* The task *
A single figure is expected: how many lines of the data that follows contain the word "Left".

┌────────

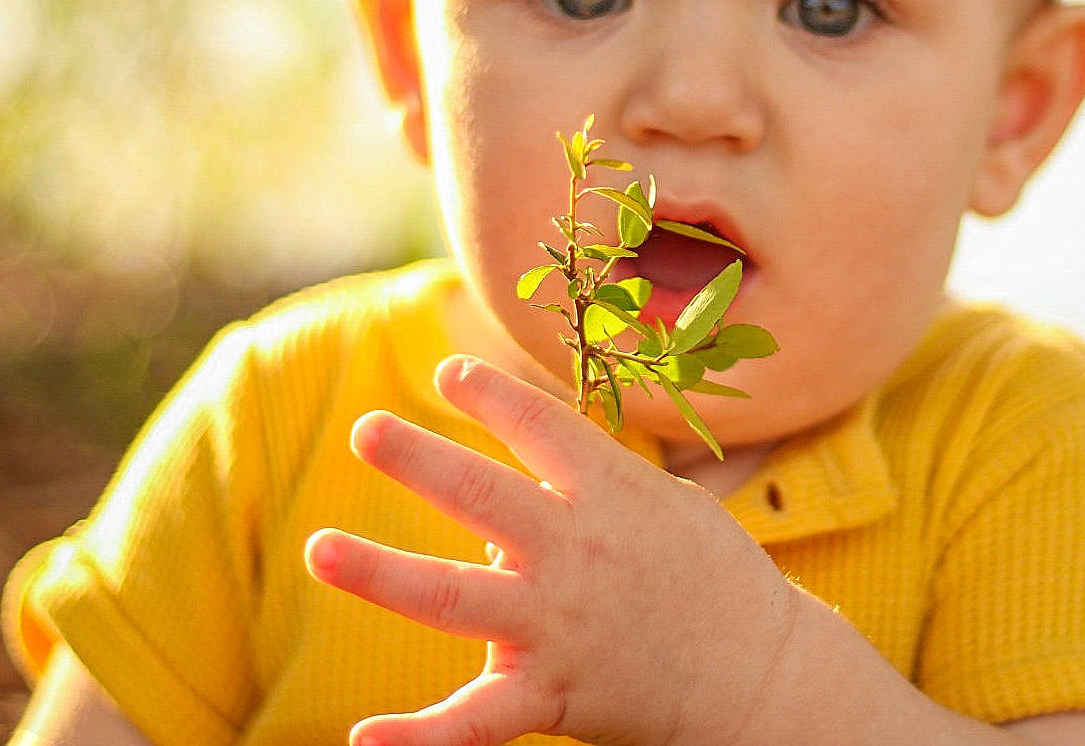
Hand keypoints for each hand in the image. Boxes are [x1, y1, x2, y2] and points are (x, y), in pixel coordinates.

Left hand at [305, 355, 803, 745]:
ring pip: (454, 597)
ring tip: (319, 547)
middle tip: (366, 430)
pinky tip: (365, 737)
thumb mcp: (670, 504)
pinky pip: (476, 721)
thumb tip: (521, 475)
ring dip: (380, 572)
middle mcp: (577, 551)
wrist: (765, 677)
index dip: (491, 395)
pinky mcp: (554, 696)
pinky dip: (419, 737)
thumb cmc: (718, 577)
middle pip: (482, 496)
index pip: (539, 426)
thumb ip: (595, 481)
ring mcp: (560, 626)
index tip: (449, 375)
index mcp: (612, 492)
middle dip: (418, 459)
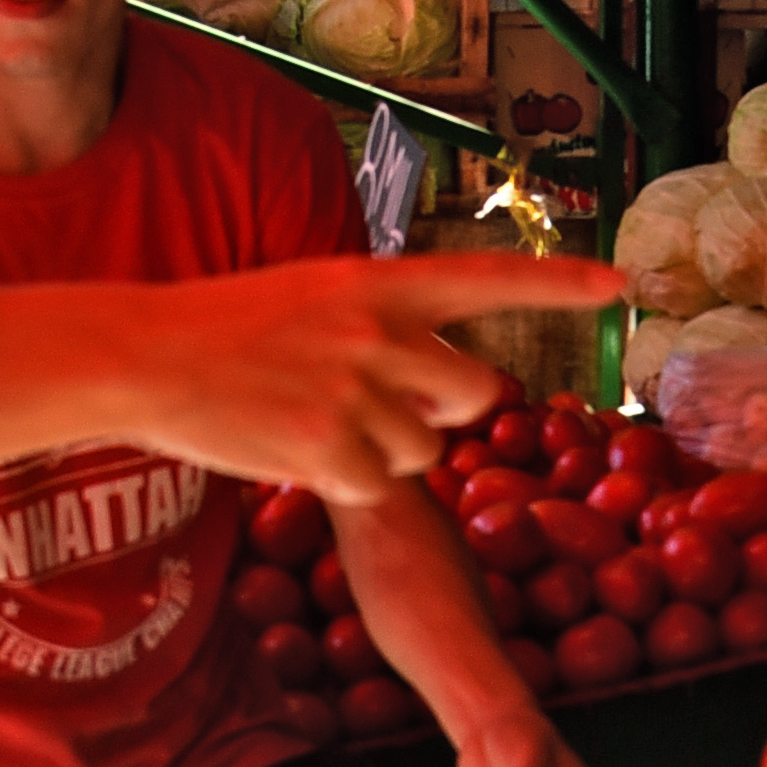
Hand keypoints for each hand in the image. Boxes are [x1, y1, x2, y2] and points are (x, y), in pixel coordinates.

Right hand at [138, 254, 625, 500]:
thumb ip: (384, 325)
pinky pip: (378, 487)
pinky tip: (293, 450)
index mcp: (380, 281)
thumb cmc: (225, 328)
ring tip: (314, 421)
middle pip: (477, 395)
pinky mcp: (332, 449)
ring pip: (428, 451)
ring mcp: (359, 391)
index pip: (492, 280)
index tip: (620, 288)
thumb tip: (448, 386)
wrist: (146, 355)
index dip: (562, 287)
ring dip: (386, 452)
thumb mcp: (315, 296)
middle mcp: (382, 331)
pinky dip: (343, 482)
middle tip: (375, 405)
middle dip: (443, 413)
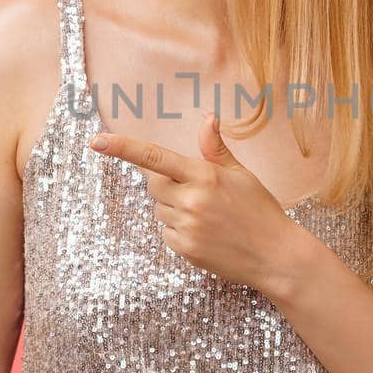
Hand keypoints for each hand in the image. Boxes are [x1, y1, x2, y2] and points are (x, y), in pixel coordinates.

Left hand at [90, 112, 310, 290]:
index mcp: (204, 175)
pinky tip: (204, 233)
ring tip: (207, 216)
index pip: (155, 157)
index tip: (97, 141)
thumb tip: (208, 118)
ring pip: (160, 210)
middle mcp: (192, 199)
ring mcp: (187, 226)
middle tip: (196, 191)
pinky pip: (166, 233)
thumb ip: (216, 149)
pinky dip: (179, 231)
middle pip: (154, 184)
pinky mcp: (185, 249)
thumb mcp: (241, 175)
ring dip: (174, 208)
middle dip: (168, 183)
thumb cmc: (260, 210)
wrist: (275, 255)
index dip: (123, 148)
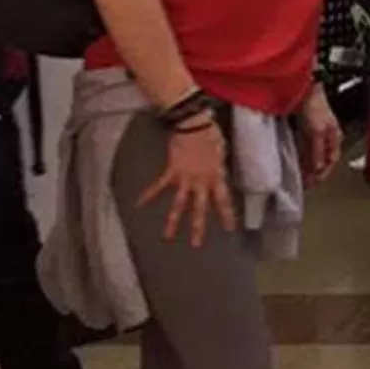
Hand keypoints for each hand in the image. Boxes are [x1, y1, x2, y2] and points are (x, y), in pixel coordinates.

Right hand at [139, 119, 233, 247]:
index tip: (230, 229)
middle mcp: (201, 182)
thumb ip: (219, 166)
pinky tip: (139, 204)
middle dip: (198, 227)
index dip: (227, 214)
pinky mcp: (171, 172)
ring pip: (179, 204)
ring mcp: (185, 179)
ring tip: (167, 237)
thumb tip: (219, 173)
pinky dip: (149, 194)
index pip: (223, 200)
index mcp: (216, 177)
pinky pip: (159, 186)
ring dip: (172, 221)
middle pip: (200, 208)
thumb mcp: (221, 152)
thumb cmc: (211, 134)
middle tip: (197, 244)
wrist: (194, 124)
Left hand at [298, 85, 342, 184]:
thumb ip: (318, 152)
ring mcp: (317, 133)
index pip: (331, 161)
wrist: (304, 90)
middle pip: (323, 160)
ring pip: (314, 155)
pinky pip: (306, 148)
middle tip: (305, 183)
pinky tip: (296, 160)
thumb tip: (318, 169)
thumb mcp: (317, 133)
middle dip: (315, 172)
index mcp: (335, 137)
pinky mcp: (307, 129)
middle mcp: (328, 136)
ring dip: (308, 165)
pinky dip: (302, 156)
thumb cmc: (315, 106)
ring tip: (300, 175)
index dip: (322, 174)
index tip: (311, 184)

└────────

* Your response *
3